OK, I contributed it at:
https://issues.apache.org/jira/browse/SOLR-887

I changed it to use Solr class org.apache.solr.analysis.HTMLStripReader

Thank you all.

Ahmed



On Tue, Nov 18, 2008 at 5:49 AM, Noble Paul നോബിള്‍ नोब्ळ् <
[EMAIL PROTECTED]> wrote:

> On Tue, Nov 18, 2008 at 2:49 AM, Ahmed Hammad <[EMAIL PROTECTED]> wrote:
> > Hi All,
> >
> > Although the HTMLStripStandardTokenizerFactory will remove HTML tags, it
> > will be stored in the index and needed to be removed while searching. In
> my
> > case the HTML tags has no need at all. So I created HTMLStripTransformer
> for
> > the DIH to remove the HTML tags and save space on the index. I have used
> the
> > HTML parser included with Lucene ( org.apache.lucene.demo.html). It is
> well
> > performing and worked with me (while working with Lucene before moving to
> > Solr)

(Joint position lists)

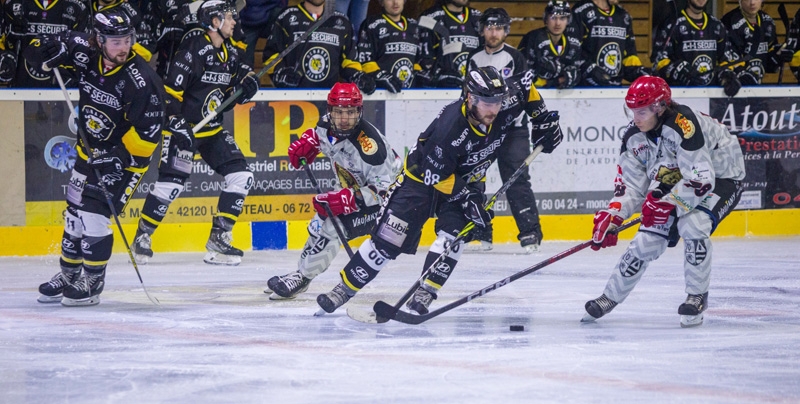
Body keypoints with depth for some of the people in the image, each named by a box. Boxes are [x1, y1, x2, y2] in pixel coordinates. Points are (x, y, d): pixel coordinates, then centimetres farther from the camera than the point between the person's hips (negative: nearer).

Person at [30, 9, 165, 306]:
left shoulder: (141, 80, -27)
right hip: (90, 148, 6)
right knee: (75, 211, 15)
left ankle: (92, 283, 3)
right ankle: (68, 275, 34)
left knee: (95, 215, -14)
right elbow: (38, 52, -3)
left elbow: (148, 131, -25)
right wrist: (55, 49, -25)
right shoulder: (87, 55, -13)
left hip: (124, 155, -6)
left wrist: (118, 158, -28)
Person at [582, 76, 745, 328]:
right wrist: (611, 217, -15)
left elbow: (701, 180, -34)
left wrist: (668, 204, -35)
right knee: (647, 239, -2)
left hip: (719, 177, -7)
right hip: (674, 181, 7)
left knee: (692, 225, -30)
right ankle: (610, 297, 15)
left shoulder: (684, 125, -34)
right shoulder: (634, 138, -9)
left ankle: (698, 297, -10)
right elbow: (631, 185, -2)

**Tasks to perform**
(1) From the Solr thread, extract the part that opens with the words containing "OK, I contributed" and closes with "Thank you all.", copying it word for word.
(2) Translate this sentence from the Solr thread into Spanish: "I changed it to use Solr class org.apache.solr.analysis.HTMLStripReader"
The listing is material separate from the Solr thread.

**Answers in order**
(1)
OK, I contributed it at:
https://issues.apache.org/jira/browse/SOLR-887

I changed it to use Solr class org.apache.solr.analysis.HTMLStripReader

Thank you all.

(2) Lo cambié para que use la clase de Solr org.apache.solr.analysis.HTMLStripReader